### WHAT IS BEING ASKED
The entire listing that follows must be repeated exactly, pictures excluded.

### DATASET SECTION

+++

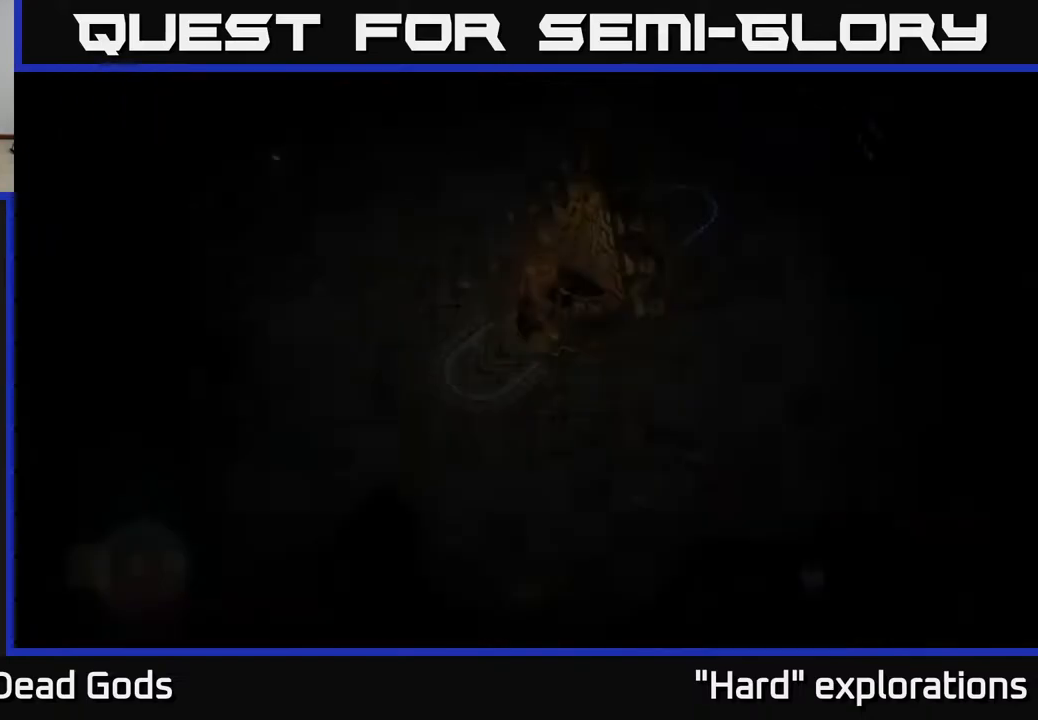
{"buttons": [], "left_stick": "up-left", "right_stick": "center", "events": [[467, "left_stick", "up-left"]]}
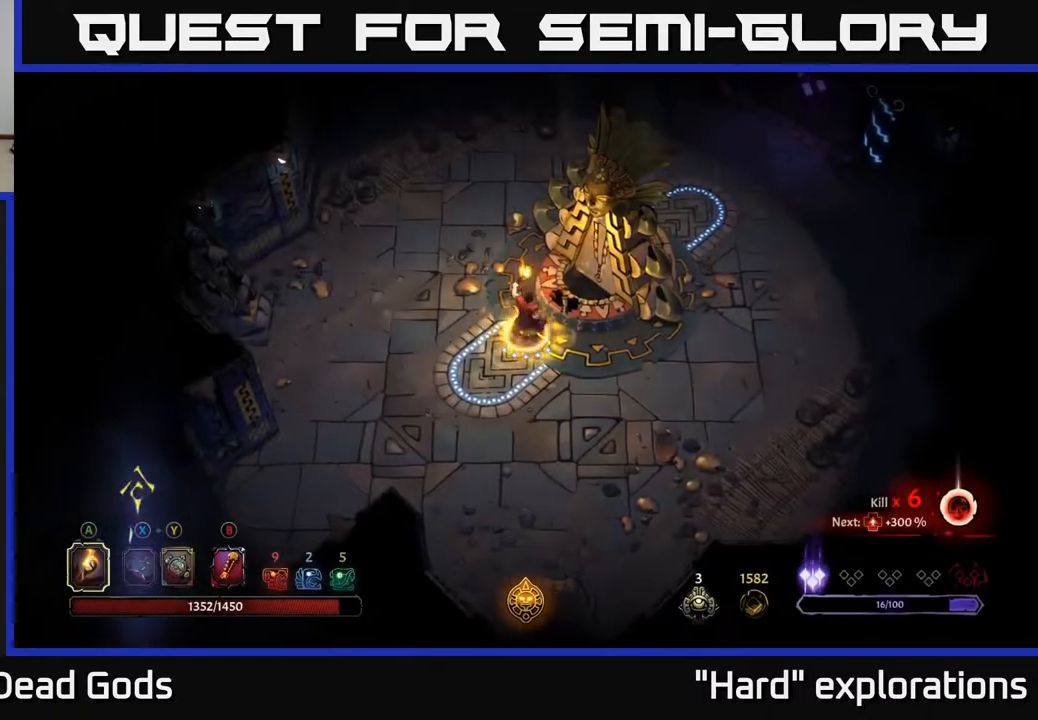
{"buttons": [], "left_stick": "up", "right_stick": "center", "events": [[200, "left_stick", "up"]]}
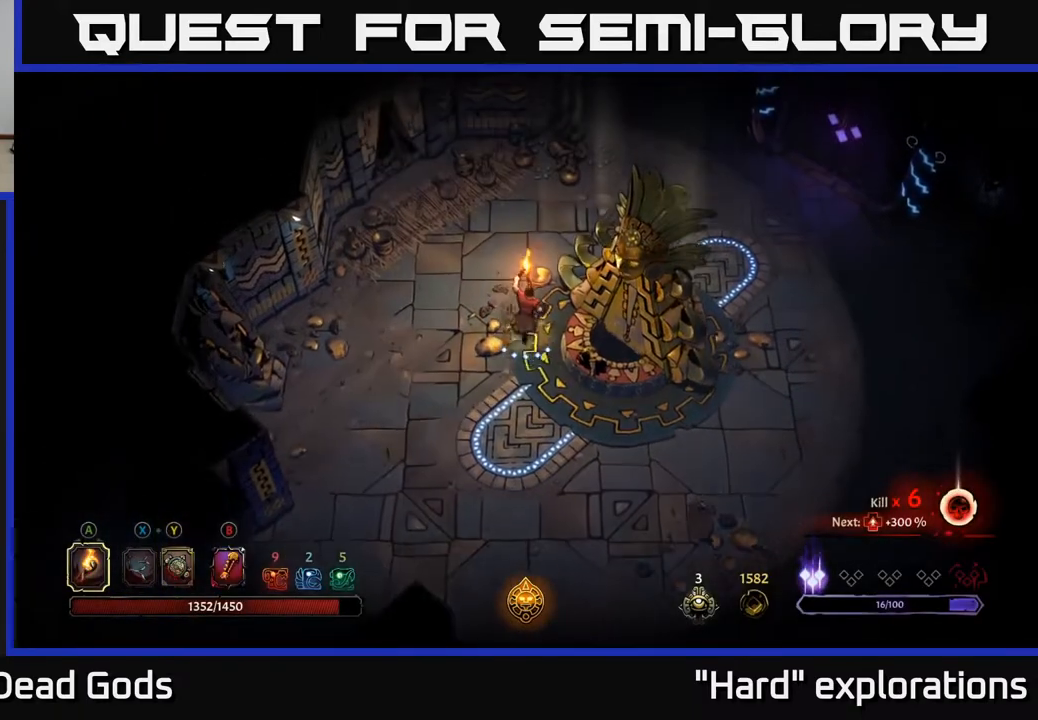
{"buttons": [], "left_stick": "up-right", "right_stick": "center", "events": [[267, "left_stick", "up-right"]]}
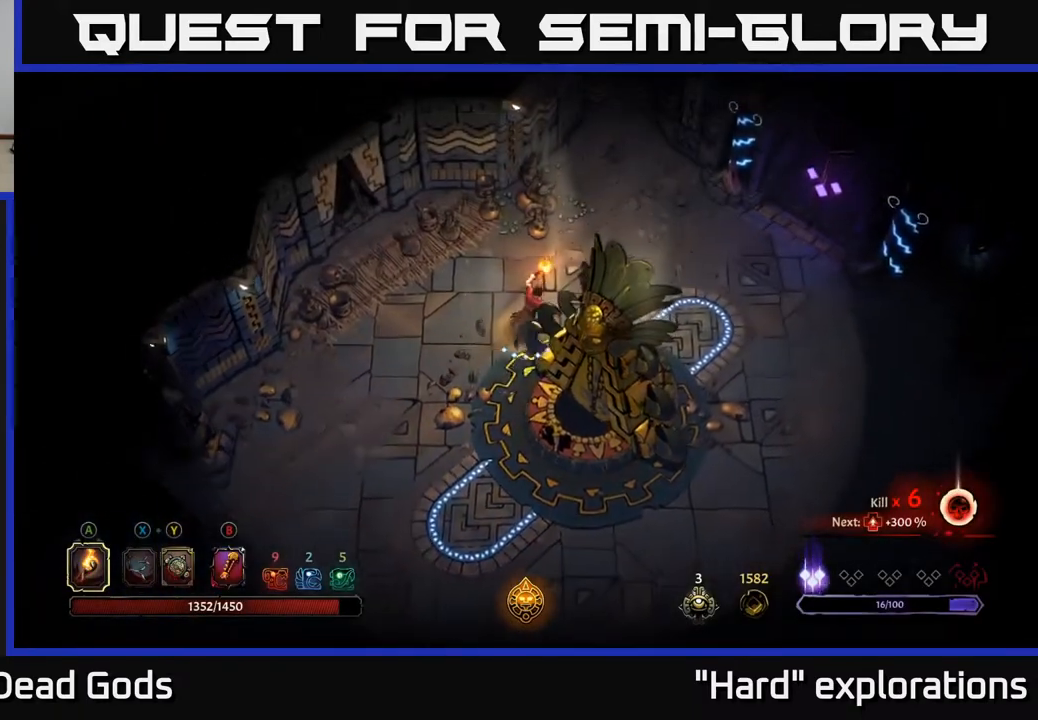
{"buttons": [], "left_stick": "up-right", "right_stick": "center", "events": []}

+++

### TASK OUTPUT
{"buttons": [], "left_stick": "up-left", "right_stick": "center", "events": [[467, "left_stick", "up-left"]]}
{"buttons": [], "left_stick": "up", "right_stick": "center", "events": [[200, "left_stick", "up"]]}
{"buttons": [], "left_stick": "up-right", "right_stick": "center", "events": [[267, "left_stick", "up-right"]]}
{"buttons": [], "left_stick": "up-right", "right_stick": "center", "events": []}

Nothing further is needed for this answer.